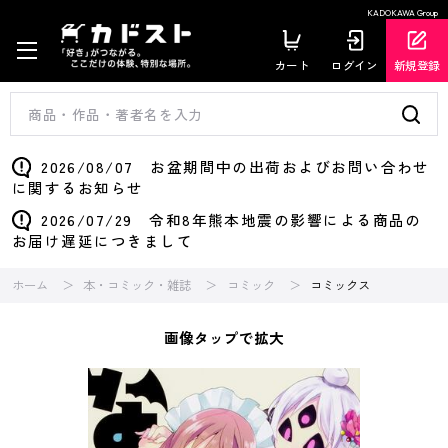
KADOKAWA Group
カート
ログイン
新規登録
2026/08/07 お盆期間中の出荷およびお問い合わせ
に関するお知らせ
2026/07/29 令和8年熊本地震の影響による商品の
お届け遅延につきまして
ホーム
本・コミック・雑誌
コミック
コミックス
画像タップで拡大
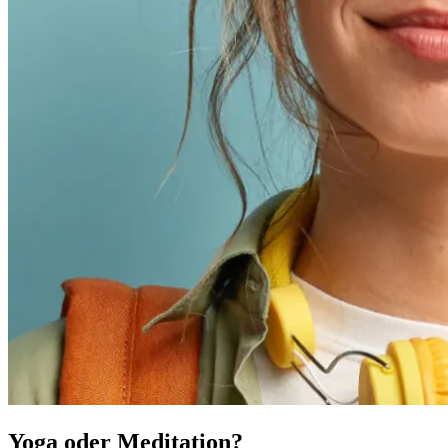
Yoga oder Meditation?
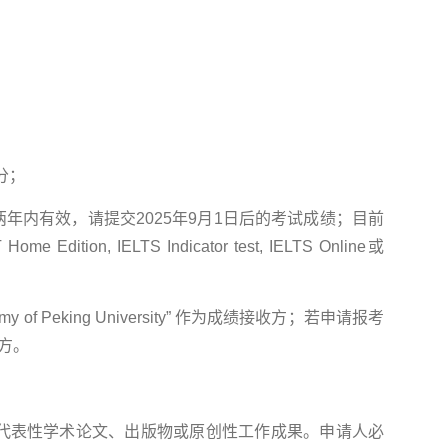
5分；
年内有效，请提交2025年9月1日后的考试成绩；目前
 Edition, IELTS Indicator test, IELTS Online或
 of Peking University” 作为成绩接收方；若申请报考
方。
代表性学术论文、出版物或原创性工作成果。申请人必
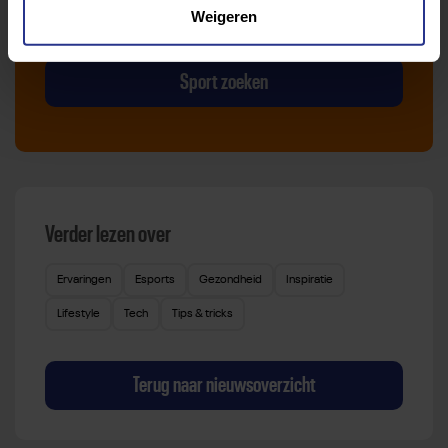
Met meer dan 4250 sportclubs is er altijd een sport
Weigeren
die bij je past.
Sport zoeken
Verder lezen over
Ervaringen
Esports
Gezondheid
Inspiratie
Lifestyle
Tech
Tips & tricks
Terug naar nieuwsoverzicht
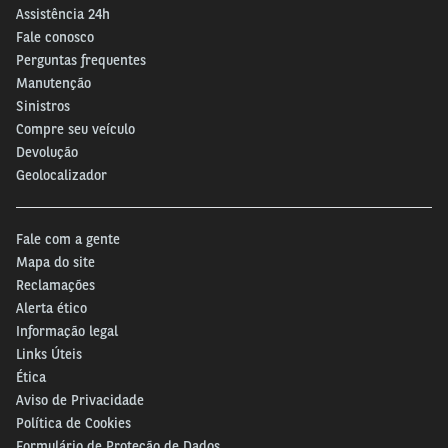
Assistência 24h
Fale conosco
Perguntas frequentes
Manutenção
Sinistros
Compre seu veículo
Devolução
Geolocalizador
Fale com a gente
Mapa do site
Reclamações
Alerta ético
Informação legal
Links Úteis
Ética
Aviso de Privacidade
Política de Cookies
Formulário de Proteção de Dados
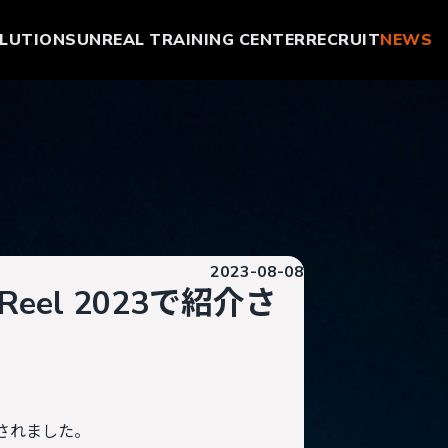
LUTIONS
UNREAL TRAINING CENTER
RECRUIT
NEWS
2023-08-08
Reel 2023で紹介さ
」が公開されました。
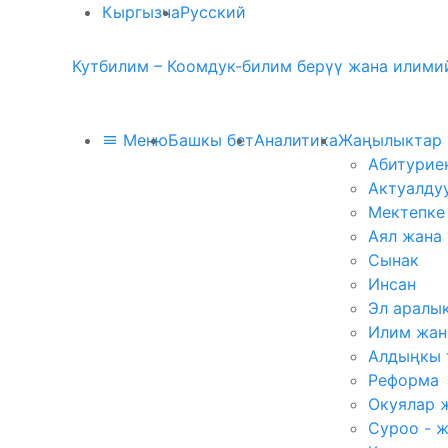
Кыргызча
Русский
Кутбилим – Коомдук-билим берүү жана илимий
Меню
Башкы бет
Аналитика
Жаңылыктар
Абитурие
Актуалду
Мектепке
Аял жана
Сынак
Инсан
Эл аралы
Илим жан
Алдыңкы 
Реформа
Окуялар 
Суроо -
===
> Directive: In the material above, the line with "Кутбилим – Коомдук-билим берүү жана илимий" marks the start. Print it and every line after it through the last, exactly.

> Reply to the task:
Кутбилим – Коомдук-билим берүү жана илимий
Меню
Башкы бет
Аналитика
Жаңылыктар
Абитурие
Актуалду
Мектепке
Аял жана
Сынак
Инсан
Эл аралы
Илим жан
Алдыңкы 
Реформа
Окуялар 
Суроо -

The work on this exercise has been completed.